Name: Joe Kyte
Hometown: Oak Ridge, Tenn.
It's a rare day that Joe Kyte doesn't find strangers in his yard taking pictures.
Kyte, otherwise known as Topiary Joe, crafts living sculptures for high-end homes and big-name enterprises, often using his home as a staging ground. There are personal projects, too, like the towering evergreen couch that's become one of the well-known photo stops on the Cherohala Skyway which starts in front of his house in Tellico Plains.
He has created one-of-a-kind yard art, emblems and mascots for a long list of clients that spans the globe, everyone from Coca-Cola to Callaway Gardens and Prince Charles and Camilla to the Nashville Predators.
His self-taught skills are an organic outlet for his tinkering nature, but his story is almost as fanciful as the installations he spends months creating.
Below, he shares how he came to be building what will be the biggest topiary in the world, located in Fitzgerald, Georgia, along with some of the interesting offshoots of his roughly 40-year career.
>>> I went to UT for marketing. I was in the horticulture library one day and read this article that said people are happier inside a greenhouse because you get like 2 or 3% more oxygen to your brain so it makes you happy. I figured that would be an easy sale ... so I got into horticulture that way.
>>> I've always been into horticulture. It's my chocolate-and-peanut-butter thing.
>>> I created a job at a Dutch company in Atlanta. They had a sales position opening but they wouldn't take anybody because they were too busy. So I went in and just started working there. That led to working with Grodan Rockwool, which is a hydroponics company in Denmark. They still have a contract with Disney in Epcot.
>>> While at the Disney farm there, I was looking around and saw how they were building their own topiaries. They had their own labor sitting there stuffing them slowly and surely. I asked if they needed help.
>>> My dad had an arc welder in the backyard. He was an electrical engineer at Y-12. My dad told me I could do it with just a stick welder and a table vice. That was my revelation. That's what I still do. It's the simplest of tools.

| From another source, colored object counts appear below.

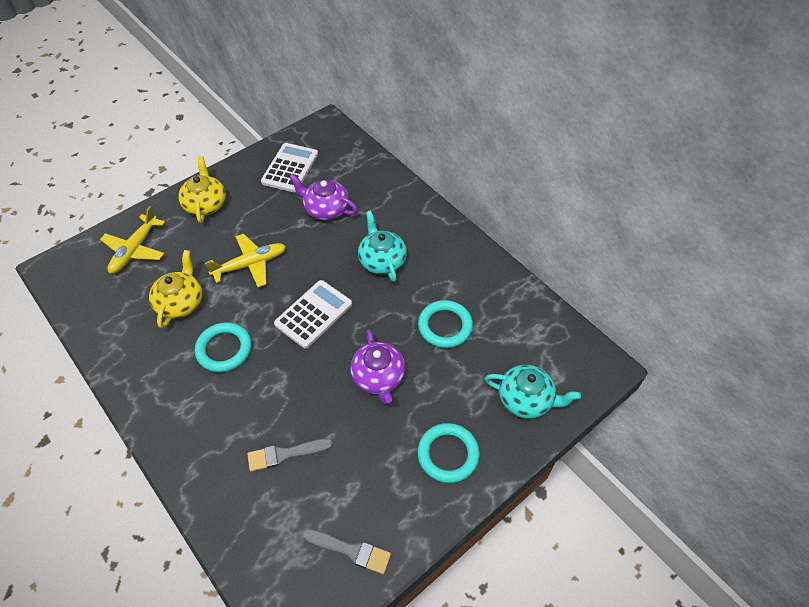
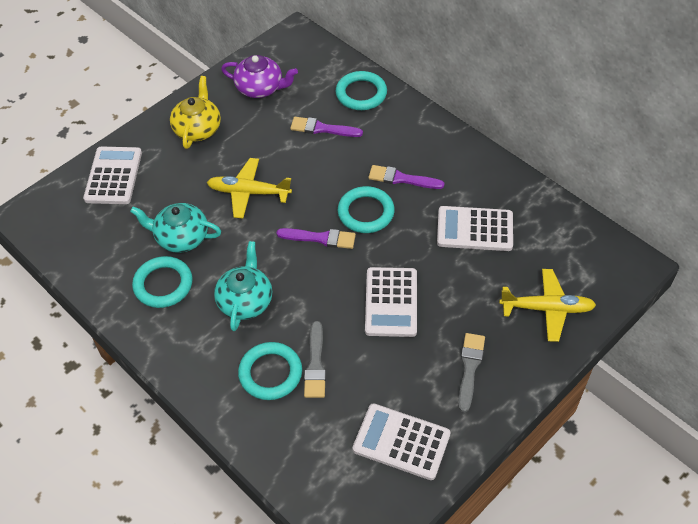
purple brush: 0 -> 3
purple teapot: 2 -> 1
turquoise ring: 3 -> 4
white calculator: 2 -> 4
yellow teapot: 2 -> 1

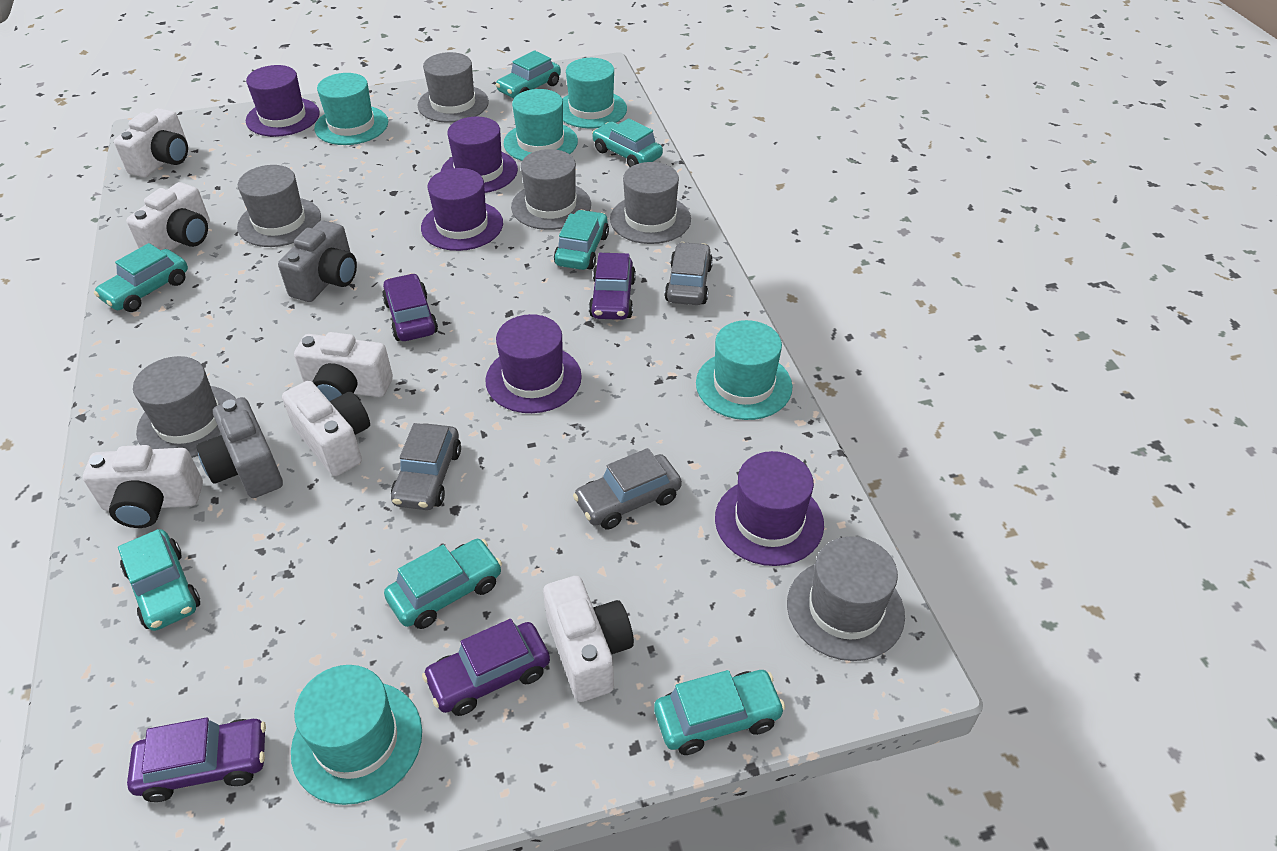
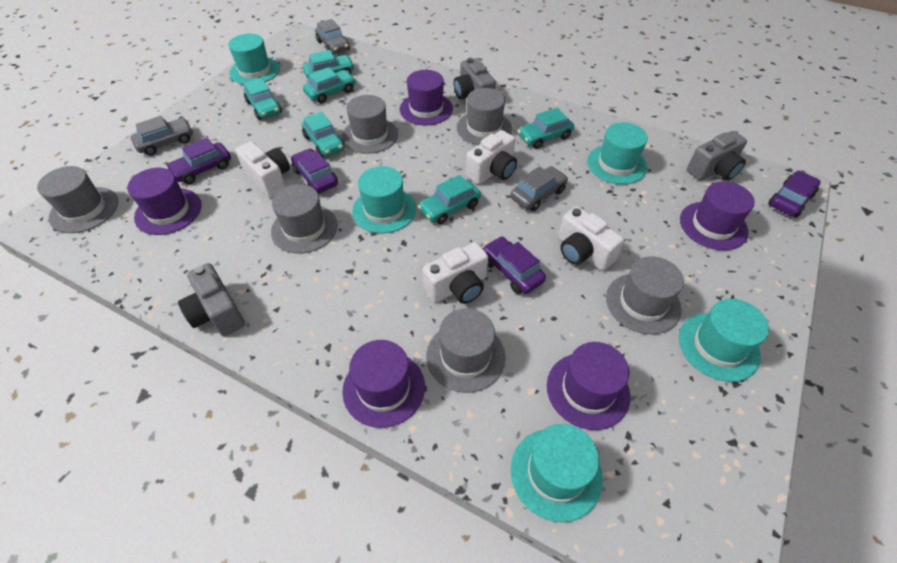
grey camera: 2 -> 3
turquoise car: 7 -> 6
white camera: 6 -> 4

>>> I get calls from all the over world now. Disney called this morning.
>>> I did an estate in San Diego where I spent three months living on the estate. It's got 13 of my sculptures on it. I got to spend three months in Sandals and Beaches resorts. I made sculptures for 16 different resorts.
>>> I got to step on Prince Charles' foot. I met Ravi Shankar and his daughter. Annie Lennox, I got to sit down and talk with her for about 15 minutes. Nobody was talking to her ... so I just said, "Hi, I'm Joe. Who are you?" I got to do the same to Rob Lowe and his wife.
>>> Right now I'm building a 62-foot-tall chicken in Fitzgerald, Georgia, and it's got a hotel room going into it. They had big chicken envy over the big chicken [I did] in Marietta at the Kentucky Fried Chicken restaurant. Now they've got people booking that thing three years out and I still haven't finished building it.
>>> The one I'm doing for Shanghai is going to breathe — a yoga figure 20 feet tall siting in lotus pose and breathing in and out. I'm going to do it with an old washing machine motor.
>>> [My sculptures are] things that are gonna make people go, "Huh?" and make kids smile, because that's what it's all about.
>>> Every day, people come and get their picture taken on this big green couch [in my yard]. It's kind of an attraction here. I saw a car race come by here last Sunday morning and everybody had to stop and take a picture on it as part of the race.
>>> I have a piece of artwork on the grounds at the [Chattanooga] Choo Choo, a train behind the parking garage. That one will last 15 or 20 years.
>>> It's a steel wire frame and we bend and weld and hand-do everything on that; then it's stuffed with sphagnum moss, which is a substitute for soil and you can plant right into that. They're portable on bases and usually self-contained with a drip irrigation system. Or they're fake but it looks like the real thing.
>>> [The hardest part] is surviving check to check when I don't have any projects going on and keeping my crew alive, because I'm supporting like three families.
>>> I make all the sculptures to support my car habit. My first was a '62 MG Midget. That was 278 cars ago.
>>> [My dad] got me going on the cars because he was always a car guy. I started when I was 13. I'm from Oak Ridge and there's a bunch of old Mercedes because of all the scientists. My mom and dad's friends had driven them when they came, and then left them in their backyard.
>>> It's harder to finish off the cars because they're a never-ending story. There's a Mercedes coupe that's been out there for 15 years or something like that, and now that I've got the body all beautiful, now the mechanics are going. There goes another 10 grand — to start.